No real conflict yet in Tampa's streets
As the sun set Tuesday, Tampa police Chief Jane Castor grinned.
Another day had passed peacefully, not a single person arrested Tuesday during a protest.
Was it the low turnout? High temperatures? Despite dire predictions, the police and protesters continued an uneasy peace.
Been relatively docile to this point. No flare-ups. Barely any arrests. Nothing even close to a pepper spray kind of moment that would spread on social media and end up practically defining this event in this city. At least not yet. Why? I emailed some of our reporters who've been out there the last couple days with that question.

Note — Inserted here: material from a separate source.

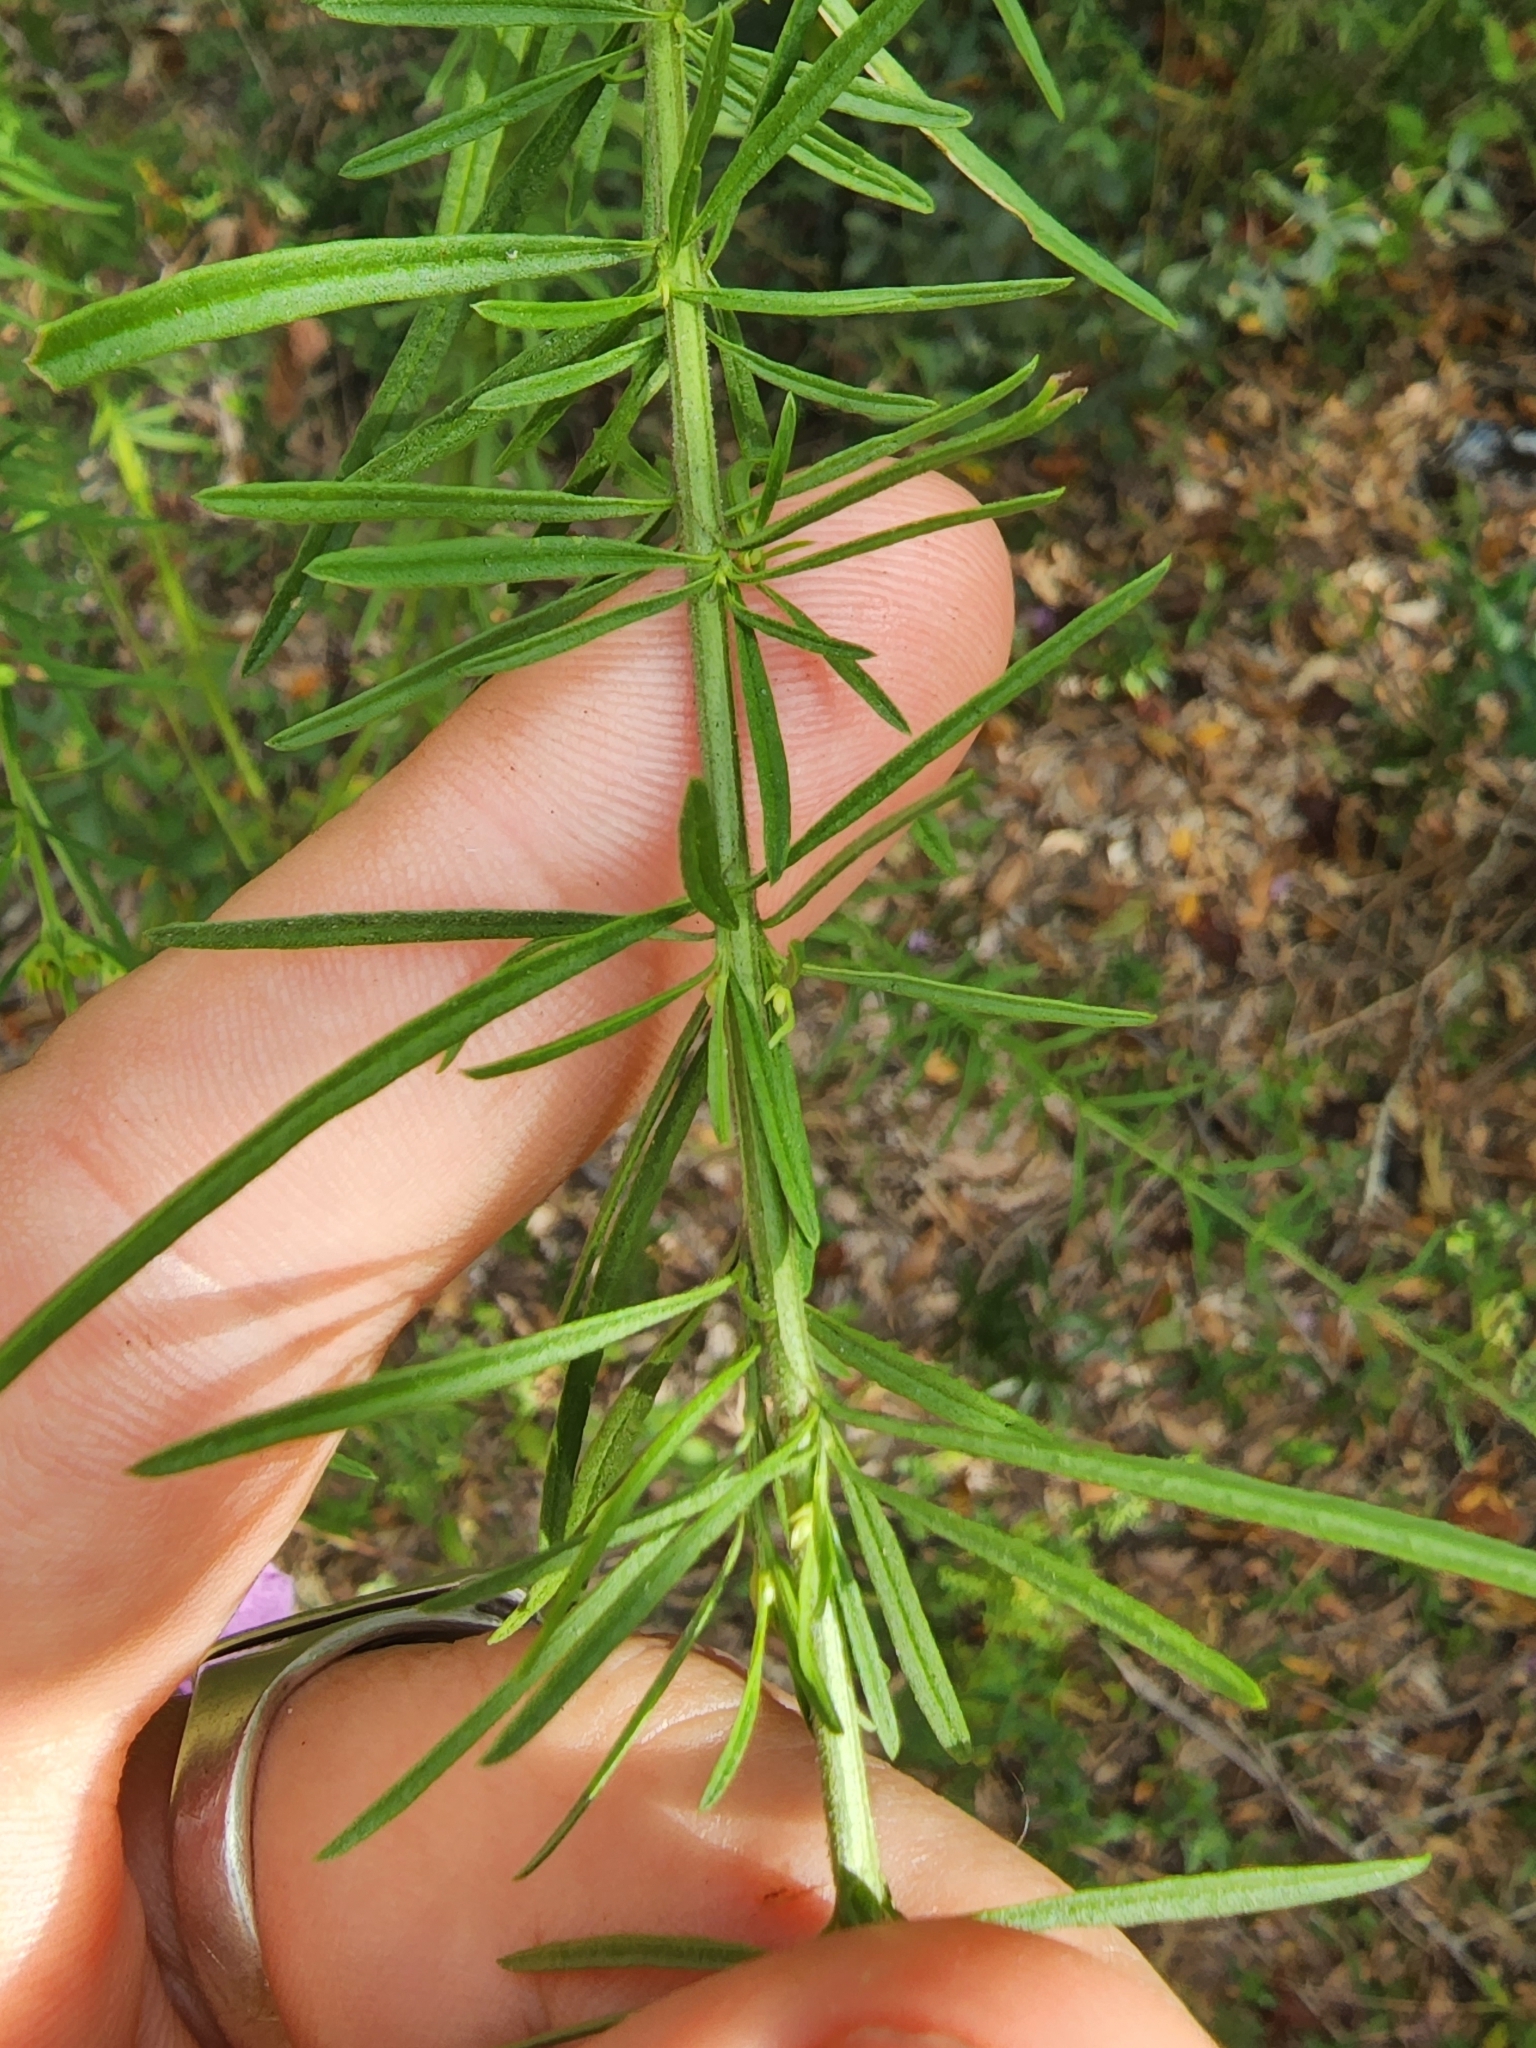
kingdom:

"Cops have been friendly and quiet for the most part," Kim Wilmath wrote back. "They roll along with the marches on bikes like flies on the wall. If the protesters are angry, it's not at the police here. They've given no fuel to the fire as far as I have seen."
"From what I can tell, the police seem to be letting the protesters do as they please," Shelley Rossetter said. "Want to march in the street? We'll escort you. I think it makes them look good and allows them to control the situation better. Police have been choosing the routes and lead the protesters in the direction they want. The only direct interaction I've witnessed between the police and protesters has been intimate, one-on-one conversations that sound non-threatening. And it seems to be working."
Added Drew Harwell: "Cops have been unceasingly kind, conversational and accepting, and several confronted by protesters haven't taken the bait. Why? Because it works. Lessons from Chicago, maybe, where Melissa Lyttle says the cops worked the same. When a guy pushed a cop bike, the cop readjusted, stood his ground, stayed silent, and waited for him to walk away. Defusing. A few factors to keep in mind: The crazy dearth of protesters, and the crazy buildup of police. The protesters have never outnumbered the cops on marches, not even close. Maybe that's why there's been no conflict, but I'd credit the cops' attitude. They respond to questions, laugh at jokes and take rare slights in stride. Even the Occupy organizers I talked to said the cops were nice. If there were more folks here, they might not have the luxury of being nice. But as of now, they've been handed an easy task."